Welcome to the forum.
I own a similar camera, don't own a Mac and don't use CS5.5 or 6. Instead I use a PC and have been teaching myself the $80 Adobe Premier Elements 11. I still might be able to point you toward some answers.
First, read up on AVCHD. Wikipedia has a good summary. Then see if the section in the manual on format choices makes sense.
Your choices for settings are listed here, with the highest quality on top:
1080/60p (28 Mbps / VBR), (1920 x 1080/60p)
HA (17 Mbps / VBR), (1920 x 1080/60i)
HG (13 Mbps / VBR), (1920 x 1080/60i)
HX (9 Mbps / VBR), (1920 x 1080/60i)
HE (5 Mbps / VBR), (1920 x 1080/60i)
iFrame (28 Mbps / VBR), (960 x 540/30p)
You can see in the list the Mega bits per second. The bigger the number the more "detail quality" in the footage. P is for progressive and i is for interlaced, with is a confusing concept left over from the invention of broadcast TV displayed on TVs with tubes in them. I know nothing about iFrame.
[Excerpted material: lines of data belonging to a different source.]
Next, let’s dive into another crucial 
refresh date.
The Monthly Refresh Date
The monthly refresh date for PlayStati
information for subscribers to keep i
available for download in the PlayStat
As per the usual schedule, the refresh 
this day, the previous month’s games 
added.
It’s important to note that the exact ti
Notice that the highest setting is 1080/60p. It was added to the AVCHD standards later than the rest of the settings. So, you may not find it in 5.5 presets. My last version of Elements didn't have it and I found that a 720p preset worked fine. My understanding is that the presets have mostly to do with the real time editing preview and a lot less than the final rendering to your delivery media.
It may be that with 5.5 you will have to work with the settings other than 1080p.
Since you said your two primary choices of delivery are DVD and the Web, all the other settings should work unless there is fast motion like in sports. DVD is standard definition (SD) and the output rendering will have to lower or "down rez" the picture quality. There is plenty of reading on that process in the Adobe Premier Forums (http://forums.adobe.com/community/premiere
The current version 11 of Premier Elements does all the work for you. It automatically picks a preset based on the first clip used and burns DVDs from within the program itself.
For the Web, video is usually delivered with YouTube or Vimeo. Both have specifications explained on their sites. The idea is that at final output rendering you try to match the specifications because it improves upload times. However, if you have the bandwidth or the time you can up load almost any format and it will get converted to required specifications.